An opponent of euthanasia believes Canada's statistics on the subject should send a strong message to the United States.
Canada's Supreme Court forced euthanasia on the country, and Parliament enacted a law to implement it. Alex Schadenberg of the Euthanasia Prevention Coalition says the law used imprecise language, so vague it could have varied interpretations. And the country is seeing that now.
"We've already seen the extension of what was deemed to be the spirit of the law, so we have already had a case here in Ontario where somebody who was not terminally ill has been permitted to have euthanasia," Schadenberg reports. "We've then seen also the pressure on Quebec, where Quebec came out with a report showing that 21 of their euthanasia deaths in their first year were outside of the law."

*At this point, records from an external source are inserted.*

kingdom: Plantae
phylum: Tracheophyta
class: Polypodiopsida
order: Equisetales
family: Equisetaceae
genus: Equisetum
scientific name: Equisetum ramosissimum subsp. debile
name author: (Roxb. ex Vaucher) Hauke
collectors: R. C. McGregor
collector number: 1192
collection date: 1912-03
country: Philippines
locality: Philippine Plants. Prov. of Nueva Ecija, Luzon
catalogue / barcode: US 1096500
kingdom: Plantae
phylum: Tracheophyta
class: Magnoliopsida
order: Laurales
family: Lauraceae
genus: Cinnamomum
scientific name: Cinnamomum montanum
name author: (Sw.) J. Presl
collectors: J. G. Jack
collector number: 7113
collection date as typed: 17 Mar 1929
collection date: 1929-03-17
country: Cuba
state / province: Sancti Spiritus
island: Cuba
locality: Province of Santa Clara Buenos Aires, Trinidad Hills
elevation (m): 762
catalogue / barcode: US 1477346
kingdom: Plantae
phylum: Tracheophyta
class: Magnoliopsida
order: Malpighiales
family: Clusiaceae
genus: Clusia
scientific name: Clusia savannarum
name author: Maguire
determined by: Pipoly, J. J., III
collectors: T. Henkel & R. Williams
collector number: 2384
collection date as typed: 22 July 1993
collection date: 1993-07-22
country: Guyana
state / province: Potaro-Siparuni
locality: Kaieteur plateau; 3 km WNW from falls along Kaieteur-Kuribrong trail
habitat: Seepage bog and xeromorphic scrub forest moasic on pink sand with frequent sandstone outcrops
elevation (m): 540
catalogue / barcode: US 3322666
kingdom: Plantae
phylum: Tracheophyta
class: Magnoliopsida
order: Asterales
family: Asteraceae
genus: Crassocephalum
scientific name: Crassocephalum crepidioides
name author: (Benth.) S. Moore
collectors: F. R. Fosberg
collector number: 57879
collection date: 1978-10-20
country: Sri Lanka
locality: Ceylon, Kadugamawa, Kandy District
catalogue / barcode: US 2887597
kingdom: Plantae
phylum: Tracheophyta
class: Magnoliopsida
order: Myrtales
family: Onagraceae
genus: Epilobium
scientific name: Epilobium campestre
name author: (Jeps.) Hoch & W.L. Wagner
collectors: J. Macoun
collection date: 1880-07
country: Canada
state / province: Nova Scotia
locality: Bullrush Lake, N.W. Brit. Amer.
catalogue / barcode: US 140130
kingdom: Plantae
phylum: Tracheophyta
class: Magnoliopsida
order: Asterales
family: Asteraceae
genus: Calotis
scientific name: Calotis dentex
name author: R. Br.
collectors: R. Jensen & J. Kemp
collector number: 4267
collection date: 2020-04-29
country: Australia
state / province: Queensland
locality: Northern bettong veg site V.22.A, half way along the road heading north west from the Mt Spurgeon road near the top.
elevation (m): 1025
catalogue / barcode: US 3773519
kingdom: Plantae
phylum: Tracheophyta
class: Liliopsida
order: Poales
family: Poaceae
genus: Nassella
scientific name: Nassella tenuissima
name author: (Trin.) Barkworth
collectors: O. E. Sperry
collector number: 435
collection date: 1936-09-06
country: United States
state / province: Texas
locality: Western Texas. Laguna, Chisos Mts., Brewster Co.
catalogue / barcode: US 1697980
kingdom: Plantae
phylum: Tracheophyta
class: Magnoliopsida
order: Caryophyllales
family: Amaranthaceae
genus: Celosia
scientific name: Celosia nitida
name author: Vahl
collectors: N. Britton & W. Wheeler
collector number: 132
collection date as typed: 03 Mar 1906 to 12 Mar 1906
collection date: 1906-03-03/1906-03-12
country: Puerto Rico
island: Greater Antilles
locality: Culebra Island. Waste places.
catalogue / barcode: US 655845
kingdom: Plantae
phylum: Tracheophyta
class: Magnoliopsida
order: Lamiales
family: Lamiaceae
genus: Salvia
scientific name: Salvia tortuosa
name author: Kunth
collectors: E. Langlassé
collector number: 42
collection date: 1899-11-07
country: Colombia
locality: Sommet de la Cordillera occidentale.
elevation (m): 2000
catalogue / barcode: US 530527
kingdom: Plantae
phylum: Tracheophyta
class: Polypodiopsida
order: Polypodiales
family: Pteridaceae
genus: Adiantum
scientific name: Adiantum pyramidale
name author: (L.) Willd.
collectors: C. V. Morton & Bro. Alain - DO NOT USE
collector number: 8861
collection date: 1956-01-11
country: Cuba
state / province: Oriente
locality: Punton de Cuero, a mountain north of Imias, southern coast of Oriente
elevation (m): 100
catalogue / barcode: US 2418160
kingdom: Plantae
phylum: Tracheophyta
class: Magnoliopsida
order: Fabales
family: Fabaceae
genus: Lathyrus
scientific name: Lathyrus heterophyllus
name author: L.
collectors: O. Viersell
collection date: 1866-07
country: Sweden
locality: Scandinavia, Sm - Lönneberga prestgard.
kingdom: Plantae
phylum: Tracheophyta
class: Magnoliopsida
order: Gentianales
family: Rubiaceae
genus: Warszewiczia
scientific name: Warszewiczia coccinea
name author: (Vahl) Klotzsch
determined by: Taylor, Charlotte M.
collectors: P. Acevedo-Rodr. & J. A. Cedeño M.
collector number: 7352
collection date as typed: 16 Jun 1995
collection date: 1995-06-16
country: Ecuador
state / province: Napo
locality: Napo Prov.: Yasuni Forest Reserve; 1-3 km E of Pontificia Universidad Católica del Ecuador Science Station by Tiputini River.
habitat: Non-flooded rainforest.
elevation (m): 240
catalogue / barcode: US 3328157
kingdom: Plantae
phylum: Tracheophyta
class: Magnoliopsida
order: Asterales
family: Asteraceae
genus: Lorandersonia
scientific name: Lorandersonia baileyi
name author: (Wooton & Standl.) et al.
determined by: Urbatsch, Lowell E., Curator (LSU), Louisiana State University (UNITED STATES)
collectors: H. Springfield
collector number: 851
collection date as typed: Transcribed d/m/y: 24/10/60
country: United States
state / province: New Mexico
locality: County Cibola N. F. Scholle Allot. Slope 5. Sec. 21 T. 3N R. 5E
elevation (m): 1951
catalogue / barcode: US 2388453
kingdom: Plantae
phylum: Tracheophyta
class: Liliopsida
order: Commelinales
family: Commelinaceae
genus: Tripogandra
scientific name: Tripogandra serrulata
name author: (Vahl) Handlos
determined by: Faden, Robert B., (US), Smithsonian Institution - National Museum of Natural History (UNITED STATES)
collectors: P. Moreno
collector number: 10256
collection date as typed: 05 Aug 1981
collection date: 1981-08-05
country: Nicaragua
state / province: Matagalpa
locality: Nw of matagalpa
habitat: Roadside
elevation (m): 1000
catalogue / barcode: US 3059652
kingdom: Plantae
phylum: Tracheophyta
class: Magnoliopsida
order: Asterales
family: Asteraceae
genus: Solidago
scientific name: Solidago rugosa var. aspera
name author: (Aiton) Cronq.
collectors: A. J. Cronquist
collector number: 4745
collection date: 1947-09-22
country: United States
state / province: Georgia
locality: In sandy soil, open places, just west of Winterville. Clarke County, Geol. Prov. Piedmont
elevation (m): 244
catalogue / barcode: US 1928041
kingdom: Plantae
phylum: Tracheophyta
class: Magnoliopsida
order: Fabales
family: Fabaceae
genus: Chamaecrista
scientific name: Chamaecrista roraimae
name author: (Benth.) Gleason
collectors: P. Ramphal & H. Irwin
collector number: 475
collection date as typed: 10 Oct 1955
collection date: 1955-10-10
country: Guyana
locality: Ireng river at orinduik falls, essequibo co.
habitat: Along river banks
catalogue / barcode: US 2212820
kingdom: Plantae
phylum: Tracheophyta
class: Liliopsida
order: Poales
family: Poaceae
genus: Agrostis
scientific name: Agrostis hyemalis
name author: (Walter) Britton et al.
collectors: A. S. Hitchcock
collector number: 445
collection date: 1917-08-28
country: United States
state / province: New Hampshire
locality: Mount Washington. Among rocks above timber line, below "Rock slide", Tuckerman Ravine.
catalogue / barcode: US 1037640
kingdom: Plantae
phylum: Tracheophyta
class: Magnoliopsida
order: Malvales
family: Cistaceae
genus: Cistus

There was also underreporting in the last couple of years. The Coalition executive director has previously pointed to how when euthanasia was legalized in Europe, abuses began to occur, including the killings of people – because of mental problems, not terminal illnesses -- who did not request euthanasia. Some were killed just because they were lonely or depressed.
"We're seeing all this data out of Canada where, in fact, we're heading down the exact same direction," Schadenerg warns. "Expansion of euthanasia to children is the next pressure, psychological suffering alone -- these are all the pressure points going on in Canada for extending euthanasia, and yet we're only one year in."
The door is opening wider and wider as each week passes.
"For everybody in America, Canada has become the example of why you cannot legalize euthanasia or assisted suicide," the euthanasia prevention advocate concludes.